## [Problem 1]
List the four things that the commentary on the Amy Leigh Wicks poetry sampler says a reader might think the poem "Honey Moon" is about.
## [Problem 2]
Rewrite the part of the commentary on the Amy Leigh Wicks poetry sampler starting at "like balloons above us" and ending at "full poem here.", with "haunts" changed to "stays with".
## [Problem 3]
Write the next part of the commentary on the Amy Leigh Wicks poetry sampler, picking up after its final sentence.

## [Text passage]

What struck me on the page: these poems feed on questions, curiosity fizzes both above and below the surface. Alongside the the room to breathe, I rediscovered a clarity of voice, sometimes conversational, sometimes lyrical, always fluent. And then the effervescent detail that forms a little uplift in a line.

 

Here is an Amy Leigh Wicks poetry sampler:

 

from Honey Moon

The first time we climbed into bed

it seemed like there was no one

 

else in the world. Then we left New York

and by the time we reached California

 

we noticed an army of ghosts floating

like balloons above us each night

 

The word honeymoon is fractured in two  because although you might think this poem is about bed, love, marriage and travelling, those ghosts bust it apart so you shift a little. Often I enjoy strange presences without analysing their status as tropes in a poem. The ghosts float like balloons above the bed. Beautiful. Strange. They don’t need to mean anything. Yet the balloon-ghosts (or ghost-balloons) keep tugging me back to the poem as though I want to make a story for them and give them a part to play beyond the unsettled sleep of a honeymoon couple. This poem, excuse the pun, haunts me. Read the full poem here.

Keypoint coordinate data
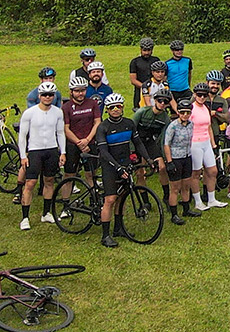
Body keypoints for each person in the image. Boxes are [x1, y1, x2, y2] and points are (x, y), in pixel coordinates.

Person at [95, 93, 141, 246]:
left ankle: (118, 229)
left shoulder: (129, 123)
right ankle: (105, 236)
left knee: (122, 197)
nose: (115, 109)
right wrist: (118, 167)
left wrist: (148, 160)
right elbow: (104, 152)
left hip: (125, 164)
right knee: (110, 199)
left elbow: (138, 143)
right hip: (110, 165)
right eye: (111, 107)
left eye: (118, 106)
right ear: (107, 110)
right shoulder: (103, 127)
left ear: (123, 107)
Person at [17, 81, 65, 231]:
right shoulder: (30, 113)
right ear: (39, 96)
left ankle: (46, 213)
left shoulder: (58, 112)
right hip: (35, 150)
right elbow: (23, 136)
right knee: (30, 183)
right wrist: (23, 156)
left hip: (51, 150)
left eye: (51, 95)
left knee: (49, 181)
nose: (47, 97)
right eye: (44, 95)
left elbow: (60, 133)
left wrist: (62, 152)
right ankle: (25, 217)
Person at [162, 98, 200, 224]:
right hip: (175, 158)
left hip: (187, 156)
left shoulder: (191, 124)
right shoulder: (173, 126)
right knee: (175, 187)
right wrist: (169, 161)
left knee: (186, 185)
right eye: (182, 112)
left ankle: (186, 209)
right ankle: (174, 214)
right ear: (178, 112)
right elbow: (166, 144)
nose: (185, 115)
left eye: (188, 113)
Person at [61, 75, 100, 192]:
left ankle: (94, 200)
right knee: (69, 175)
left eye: (82, 90)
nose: (80, 93)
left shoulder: (92, 103)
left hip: (90, 142)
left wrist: (87, 140)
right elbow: (66, 128)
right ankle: (65, 204)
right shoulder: (66, 107)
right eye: (77, 91)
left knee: (91, 174)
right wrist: (79, 143)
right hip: (72, 145)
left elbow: (97, 122)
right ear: (71, 92)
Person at [133, 88, 174, 202]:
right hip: (137, 142)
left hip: (149, 142)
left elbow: (163, 139)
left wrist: (165, 158)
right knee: (140, 173)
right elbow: (131, 129)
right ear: (155, 100)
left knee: (162, 167)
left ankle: (166, 196)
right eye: (160, 100)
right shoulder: (142, 112)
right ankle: (145, 201)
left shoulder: (165, 118)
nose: (162, 103)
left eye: (165, 102)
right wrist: (131, 150)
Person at [128, 37, 161, 108]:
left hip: (155, 91)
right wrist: (145, 87)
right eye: (144, 50)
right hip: (139, 92)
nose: (146, 53)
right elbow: (133, 80)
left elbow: (161, 76)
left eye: (149, 50)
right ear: (140, 49)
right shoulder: (135, 62)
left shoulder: (156, 60)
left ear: (152, 50)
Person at [166, 40, 193, 106]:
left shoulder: (188, 60)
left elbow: (189, 74)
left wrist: (188, 85)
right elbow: (164, 78)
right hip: (173, 91)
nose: (179, 51)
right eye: (177, 50)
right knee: (174, 113)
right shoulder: (167, 63)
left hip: (185, 90)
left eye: (181, 49)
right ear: (172, 51)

## [Output 1]
bed, love, marriage, travelling

## [Output 2]
like balloons above us each night

 

The word honeymoon is fractured in two  because although you might think this poem is about bed, love, marriage and travelling, those ghosts bust it apart so you shift a little. Often I enjoy strange presences without analysing their status as tropes in a poem. The ghosts float like balloons above the bed. Beautiful. Strange. They don’t need to mean anything. Yet the balloon-ghosts (or ghost-balloons) keep tugging me back to the poem as though I want to make a story for them and give them a part to play beyond the unsettled sleep of a honeymoon couple. This poem, excuse the pun, stays with me. Read the full poem here.

## [Output 3]
 

from Learning to Swim

When ____________happened it made me feel …

This is the first rule. It’s like swimming, our new game –

The facts are false, the world inside is real.

 

Am I still in Vienna, floating from Klimt’s kiss to Schiele?

No.We are at our dining room table, I am learning how not to blame.

When ____________happened it made me feel …

 

Usually the repetitive lure of a villanelle is like free flowing honey, and the sweetness of repetition infuses fluency. But here the repetition is like a set of judder bars that shakes you out of easy coasting.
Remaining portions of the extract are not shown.